Family members described Westbrook as a committed father and husband who loved hunting and fishing. His sons laughed about his sense of humor and praised his expert touch with beef stew and pot pies.

“He was a fun guy,” Charlene Westbrook said. “He teased a lot. He liked to joke around with his kids. He played video games with them. He liked to take us on mountain drives.”

She said Westbrook was a proud son of a Vietnam veteran whose family settled in Shiprock, Ariz., on a Navajo reservation. The couple met as teenagers and married after Westbrook graduated basic training.

“He’s always talked about the military, from the day I met him,” Charlene Westbrook said. “He wanted to follow in his father’s footsteps and make him proud.”

In more than two decades with the Army, Westbrook led his family through more than a half-dozen moves, including to Germany and Korea. He served in Operation Desert Storm in 1991 and another tour in Iraq in 2007, garnering a pile of certificates and awards he kept in a 3-inch binder. His decorations include the Bronze Star, the Combat Infantryman Badge and seven Army Commendation Medals.

The family moved to Fountain when Westbrook was transferred to Fort Carson in 1999.With plans to build a permanent home in Colorado, they decided to remain after Westbrook was transferred to a series of new posts, including a difficult three-year duty in Korea from which he was able to visit only twice a year.

Westbrook’s death opened searing questions for the family — over battlefield decisions that left him to object that he and his team were pinned down without proper back-up or close-air support, as well as whether a botched blood transfusion was to blame for his death. Charlene Westbrook wrote a passionate letter about her husband’s military service to Democratic Sen. Tom Udall of New Mexico, and requested that his office investigate those questions to help ensure that other soldiers aren’t placed in undue risk.

Their grief was only sharpened by a weeklong period at Walter Reed during which Westbrook appeared to be heading for a recovery. With his wife and sons at his side, the battered soldier recounted the firefight and asked his wife to pray for the men who were lost. He lavished attention on his sons, congratulating the two older boys for getting into college and encouraging the youngest to sign up for football.

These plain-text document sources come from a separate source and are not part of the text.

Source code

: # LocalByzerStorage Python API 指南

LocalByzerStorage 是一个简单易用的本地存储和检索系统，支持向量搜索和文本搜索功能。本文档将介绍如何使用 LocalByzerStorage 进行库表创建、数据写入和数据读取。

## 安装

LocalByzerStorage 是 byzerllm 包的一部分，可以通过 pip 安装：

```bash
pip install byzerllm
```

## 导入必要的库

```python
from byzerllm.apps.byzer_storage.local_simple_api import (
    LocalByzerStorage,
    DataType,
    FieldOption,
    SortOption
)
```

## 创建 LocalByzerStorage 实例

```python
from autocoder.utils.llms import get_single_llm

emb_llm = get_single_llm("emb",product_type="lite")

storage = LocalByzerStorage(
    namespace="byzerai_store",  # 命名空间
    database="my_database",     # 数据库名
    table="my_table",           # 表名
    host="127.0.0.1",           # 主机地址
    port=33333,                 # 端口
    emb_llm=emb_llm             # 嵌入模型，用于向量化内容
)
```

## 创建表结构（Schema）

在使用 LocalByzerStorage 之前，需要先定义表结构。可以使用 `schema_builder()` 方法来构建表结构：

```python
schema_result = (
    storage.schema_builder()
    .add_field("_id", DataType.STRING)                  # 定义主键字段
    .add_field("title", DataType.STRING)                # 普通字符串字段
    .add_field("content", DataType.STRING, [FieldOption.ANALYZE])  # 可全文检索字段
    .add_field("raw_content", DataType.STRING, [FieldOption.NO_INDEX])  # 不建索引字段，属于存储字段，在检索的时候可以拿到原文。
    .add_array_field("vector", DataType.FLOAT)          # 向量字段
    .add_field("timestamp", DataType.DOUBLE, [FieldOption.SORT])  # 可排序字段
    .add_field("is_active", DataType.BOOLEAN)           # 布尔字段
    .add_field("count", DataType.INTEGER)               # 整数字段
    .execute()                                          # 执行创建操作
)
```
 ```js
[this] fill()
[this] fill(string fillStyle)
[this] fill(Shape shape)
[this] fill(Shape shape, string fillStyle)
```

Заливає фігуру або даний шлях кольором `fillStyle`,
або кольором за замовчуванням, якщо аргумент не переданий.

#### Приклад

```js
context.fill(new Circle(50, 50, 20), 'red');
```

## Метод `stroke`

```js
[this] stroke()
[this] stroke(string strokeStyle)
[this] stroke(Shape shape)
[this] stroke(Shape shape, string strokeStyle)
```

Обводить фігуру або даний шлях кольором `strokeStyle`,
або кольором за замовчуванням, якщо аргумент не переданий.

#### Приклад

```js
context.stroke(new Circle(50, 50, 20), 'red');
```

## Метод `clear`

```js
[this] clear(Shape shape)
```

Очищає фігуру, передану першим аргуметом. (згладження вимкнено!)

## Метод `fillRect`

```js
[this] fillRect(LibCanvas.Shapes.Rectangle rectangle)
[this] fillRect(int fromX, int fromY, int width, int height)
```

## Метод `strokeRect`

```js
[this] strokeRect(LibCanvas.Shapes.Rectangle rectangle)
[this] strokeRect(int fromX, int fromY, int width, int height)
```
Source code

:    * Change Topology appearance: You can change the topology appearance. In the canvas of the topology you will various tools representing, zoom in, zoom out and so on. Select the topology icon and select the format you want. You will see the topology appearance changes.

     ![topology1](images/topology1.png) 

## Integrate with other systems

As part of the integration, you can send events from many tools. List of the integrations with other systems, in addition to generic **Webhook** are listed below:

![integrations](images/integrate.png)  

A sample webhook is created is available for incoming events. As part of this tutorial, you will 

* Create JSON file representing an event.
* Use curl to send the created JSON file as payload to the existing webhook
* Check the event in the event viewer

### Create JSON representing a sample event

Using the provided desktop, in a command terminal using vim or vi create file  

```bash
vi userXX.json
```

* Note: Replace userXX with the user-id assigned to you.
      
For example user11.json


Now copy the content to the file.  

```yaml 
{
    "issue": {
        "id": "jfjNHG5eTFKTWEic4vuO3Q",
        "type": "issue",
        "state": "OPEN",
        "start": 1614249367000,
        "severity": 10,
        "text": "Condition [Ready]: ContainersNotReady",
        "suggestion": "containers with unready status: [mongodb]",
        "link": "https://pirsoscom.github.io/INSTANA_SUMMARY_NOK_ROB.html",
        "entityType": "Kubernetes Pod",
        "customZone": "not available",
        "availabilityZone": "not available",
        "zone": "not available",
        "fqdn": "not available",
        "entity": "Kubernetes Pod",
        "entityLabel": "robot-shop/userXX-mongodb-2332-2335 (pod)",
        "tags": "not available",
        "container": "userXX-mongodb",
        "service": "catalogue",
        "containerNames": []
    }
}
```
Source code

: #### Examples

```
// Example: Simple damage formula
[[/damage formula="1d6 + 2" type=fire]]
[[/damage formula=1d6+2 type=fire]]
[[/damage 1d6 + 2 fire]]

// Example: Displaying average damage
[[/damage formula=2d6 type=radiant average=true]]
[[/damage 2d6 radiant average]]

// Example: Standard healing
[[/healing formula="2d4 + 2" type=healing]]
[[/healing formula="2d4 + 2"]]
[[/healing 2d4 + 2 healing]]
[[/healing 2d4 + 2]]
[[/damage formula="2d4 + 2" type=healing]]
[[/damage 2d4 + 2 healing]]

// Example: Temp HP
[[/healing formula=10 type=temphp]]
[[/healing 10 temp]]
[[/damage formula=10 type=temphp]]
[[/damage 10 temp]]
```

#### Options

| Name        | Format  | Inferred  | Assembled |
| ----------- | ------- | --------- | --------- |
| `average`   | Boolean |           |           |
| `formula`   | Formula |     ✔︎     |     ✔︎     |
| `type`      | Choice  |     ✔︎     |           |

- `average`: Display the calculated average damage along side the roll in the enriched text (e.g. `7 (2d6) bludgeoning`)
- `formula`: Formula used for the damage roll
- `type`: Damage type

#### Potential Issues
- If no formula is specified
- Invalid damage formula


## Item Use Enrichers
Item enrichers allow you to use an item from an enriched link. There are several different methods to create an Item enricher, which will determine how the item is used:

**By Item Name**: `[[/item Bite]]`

As the days wore on, however, doctors puzzled over his persistent fever and a creeping rash. The immunologic attack that killed Westbrook was diagnosed only after he slipped into a coma, though an earlier diagnosis wouldn’t have helped.

On Monday — Memorial Day — Charlene Westbrook and her sons were in Washington, D.C., to participate in series of events sponsored by the Tragedy Assistance Program, or TAPS, a nonprofit that offers support for families of the fallen. Interacting with other Gold Star families is an important part of confronting grief, she said, and an important part of the mission that her husband left her with before his death.

“He told me, ‘If I should go, God forbid, there are things I want you to make happen,’” she said. “Do not dwell on my death. Live your lives, be happy and make something of yourselves.”

Army Sgt. 1st Class Kenneth W. Westbrook was killed in action on 10/7/09.

SFC Westbrook's brother, Army Sgt. Marshall A. Westbrook, was also killed in action on 10/01/05 in Iraq.